You don't need an engineering degree to be a smart robot buyer — but understanding three building blocks (muscles, senses, brain) explains almost every price difference and capability gap on the market. Here's the five-minute version.
Muscles: actuators
Every joint in a humanoid is an actuator — a motor-gearbox package that converts electricity into precise motion. A full-size humanoid carries dozens, and they dominate the cost of the machine. This is also where design philosophy shows: rigid, powerful actuators give industrial robots their 20–25 kg payloads; softer, compliant actuation gives home robots like NEO their safety around people. When you compare payload specs on our site, you're really comparing actuator budgets.

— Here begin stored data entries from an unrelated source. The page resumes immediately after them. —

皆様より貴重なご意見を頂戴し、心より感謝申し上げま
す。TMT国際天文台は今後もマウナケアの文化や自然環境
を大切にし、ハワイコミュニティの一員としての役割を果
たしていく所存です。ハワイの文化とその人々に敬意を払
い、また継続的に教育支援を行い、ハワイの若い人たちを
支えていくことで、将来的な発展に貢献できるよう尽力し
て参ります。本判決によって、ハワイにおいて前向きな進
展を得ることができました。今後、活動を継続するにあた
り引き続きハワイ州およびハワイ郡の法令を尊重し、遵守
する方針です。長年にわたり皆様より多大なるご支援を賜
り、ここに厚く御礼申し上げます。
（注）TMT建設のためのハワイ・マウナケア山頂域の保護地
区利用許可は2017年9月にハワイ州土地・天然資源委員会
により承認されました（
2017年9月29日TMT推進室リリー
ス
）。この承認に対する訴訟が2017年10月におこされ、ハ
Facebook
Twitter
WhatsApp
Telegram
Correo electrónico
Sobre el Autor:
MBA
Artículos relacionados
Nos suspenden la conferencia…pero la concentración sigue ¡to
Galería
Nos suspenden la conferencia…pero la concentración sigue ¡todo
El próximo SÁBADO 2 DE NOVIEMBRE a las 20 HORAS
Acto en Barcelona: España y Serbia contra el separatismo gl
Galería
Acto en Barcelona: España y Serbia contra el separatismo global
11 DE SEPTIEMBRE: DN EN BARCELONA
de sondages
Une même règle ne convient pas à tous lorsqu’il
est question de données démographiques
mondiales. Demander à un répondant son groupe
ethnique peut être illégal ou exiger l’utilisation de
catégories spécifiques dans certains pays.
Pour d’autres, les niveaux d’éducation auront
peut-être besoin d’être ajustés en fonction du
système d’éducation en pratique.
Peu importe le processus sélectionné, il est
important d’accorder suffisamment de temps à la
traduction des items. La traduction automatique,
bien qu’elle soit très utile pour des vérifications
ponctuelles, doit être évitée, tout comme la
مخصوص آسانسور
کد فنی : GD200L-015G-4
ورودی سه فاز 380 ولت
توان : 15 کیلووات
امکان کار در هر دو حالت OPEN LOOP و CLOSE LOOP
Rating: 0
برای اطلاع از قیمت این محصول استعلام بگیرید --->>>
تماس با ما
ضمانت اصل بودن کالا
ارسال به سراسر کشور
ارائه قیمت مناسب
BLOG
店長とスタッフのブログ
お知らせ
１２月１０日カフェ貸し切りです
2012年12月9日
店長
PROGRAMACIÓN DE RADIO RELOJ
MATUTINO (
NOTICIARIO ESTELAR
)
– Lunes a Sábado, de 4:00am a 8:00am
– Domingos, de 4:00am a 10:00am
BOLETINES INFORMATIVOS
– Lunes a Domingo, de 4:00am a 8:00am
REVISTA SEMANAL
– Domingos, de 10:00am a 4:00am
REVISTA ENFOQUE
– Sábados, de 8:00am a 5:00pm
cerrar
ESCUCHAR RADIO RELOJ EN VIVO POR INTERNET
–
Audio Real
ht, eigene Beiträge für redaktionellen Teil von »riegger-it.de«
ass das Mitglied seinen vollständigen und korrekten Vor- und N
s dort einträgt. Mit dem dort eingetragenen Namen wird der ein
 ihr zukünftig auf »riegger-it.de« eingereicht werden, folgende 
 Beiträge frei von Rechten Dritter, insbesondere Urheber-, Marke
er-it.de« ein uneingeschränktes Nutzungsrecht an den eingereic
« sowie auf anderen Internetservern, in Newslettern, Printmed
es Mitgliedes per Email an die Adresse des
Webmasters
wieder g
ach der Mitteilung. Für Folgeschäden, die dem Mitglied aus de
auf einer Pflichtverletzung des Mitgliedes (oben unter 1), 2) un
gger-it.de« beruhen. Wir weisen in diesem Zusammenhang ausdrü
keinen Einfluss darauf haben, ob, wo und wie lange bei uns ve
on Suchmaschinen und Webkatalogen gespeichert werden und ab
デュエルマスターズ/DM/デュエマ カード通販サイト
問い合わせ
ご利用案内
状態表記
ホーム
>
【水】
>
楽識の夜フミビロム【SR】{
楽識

Senses: cameras and everything else
Humanoids see mostly through cameras, augmented by depth sensors, microphones, joint-position encoders, and force sensors in hands and feet. The industry has largely converged on the "cameras plus AI" approach that Tesla champions — put simply, the same bet as self-driving: rich vision plus a smart brain beats exotic sensors.
Brain: foundation models
The revolution that made 2026's robots possible isn't mechanical — it's AI. Modern humanoids run "vision-language-action" models: the same family of technology behind chatbots, trained instead to translate what the robot sees and hears into motor commands. This is why capabilities improve via software update, why robots learn from watching humans, and why one company's warehouse experience transfers to your kitchen. It's also why remote human "teleoperation" exists — humans handle the edge cases, and the AI trains on those recordings until it doesn't need to.